Saturday, February 24, 2024

Enrique Telémaco Susini | Los tres berretines (The Three Amateurs) / 1933

tangoing between the divides

by Douglas Messerli

 

Nicolás de las Llanderas and Arnaldo Malfatti (screenplay), Enrique Telémaco Susini (director) Los tres berretines (The Three Amateurs) / 1933 [in Spanish only]


What is the somewhat prosperous owner of an Argentine hardware store, don Manuel Sequieros (Luis Arata) supposed to do in his later years, given that his children, his daughter Elena’s (Malena Bravo) fascination with cinema, his son Eusebio (Luis Sandrini) fascination with the tango, and his other son’s Lorenzo (played by a real soccer player, Miguel Ángel Lauri of Estudiantes de la Plata) infatuation with soccer. Can you blame him for turning to his third son, Eduardo (Florindo Ferrario), an architect whose career appears to be taking him into full success? His other children, in his mind, are all failures living their lives simply for their whims.


     The film begins, in fact, with Manuel’s wife, Carmen (Benita Puértolas) returning home from a movie she’s just attended with her daughter and her obviously effete homosexual friend Pocholo, who the lonely and argumentative unfed patriarchal Manuel almost immediately throws out of his house.

      Strangely, however, the film’s true outsider, and the center of its attention, is Eusebio, who as a would-be tango composer, floats in an out of his soccer brother’s massage sessions and locker room, his sister’s fascination with film, and his straight architecture brother’s worlds.

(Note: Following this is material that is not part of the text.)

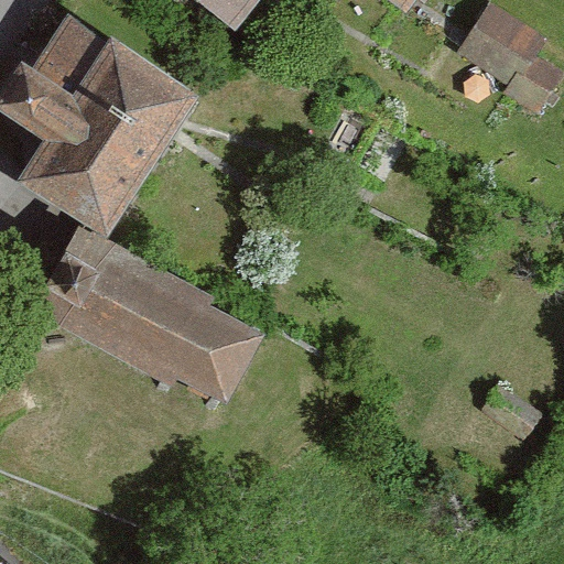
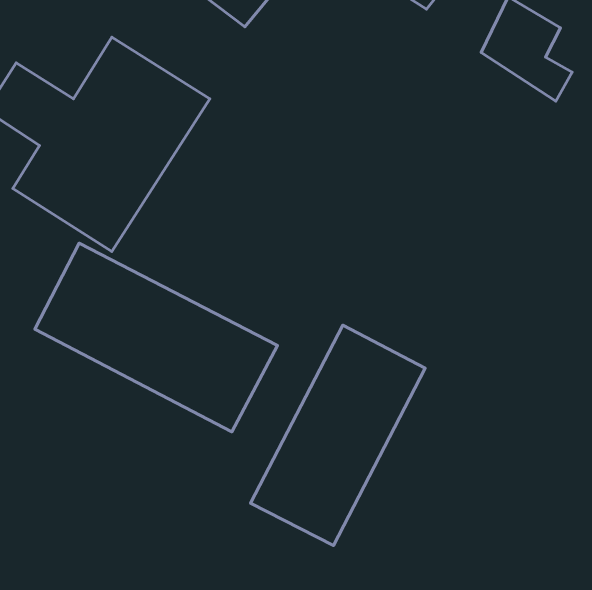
building: none -> [250,325,425,546]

      Eusebio, does not know how to put his music to score, hiring an musician to write out his songs as he whistles them—only to discover one is already a popular tune—or, much later in the film, paying a drunken poet to put his newest tune into language, which, surprisingly, becomes a hit.

      It is Eusebio who discovers that his architect brother is in deep debt, and by borrowing from his soccer-playing brother and using his own earned funds from his new tango hit, is able to pay off his financial contracts. Lorenzo scores the winning soccer kick in his game, making him famous as well. 

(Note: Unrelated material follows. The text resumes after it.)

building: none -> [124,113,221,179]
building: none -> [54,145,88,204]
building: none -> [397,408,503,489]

     Eusebio, in fact, becomes in Susini’s film a kind a fluid, in-between character dancing his way through life, a sort of bi-sexual being who can join in his brother’s deep homoerotic sports massages and, in the next moment, realize the financial difficulties of his business-minded brother Eduardo. Moving in and out of the worlds which his father finds insubstantial—cinema, dance, and sport—Esuebio creates his own architectural space in order to create an imaginary world for which he has no particular facility, convincing his recalcitrant father to enjoy the very entertainments he has refused in his business-minded obsession.

    The film uses the tango, in this instance, to represent a sexual world in which Eusebio can at least imagine himself to intervene in a kind of multisexual relationship to the world in which he exits. He is an outsider, betwixt and between, who is able to insinuate himself into the worlds of his family member’s lives—Elena, Lorenzo, and Eduardo—in a manner that makes him almost a transgender figure, a man who can equally be at home in opposing societies.

 

Los Angeles, February 24, 2024

Reprinted from My Queer Cinema blog (February 2024).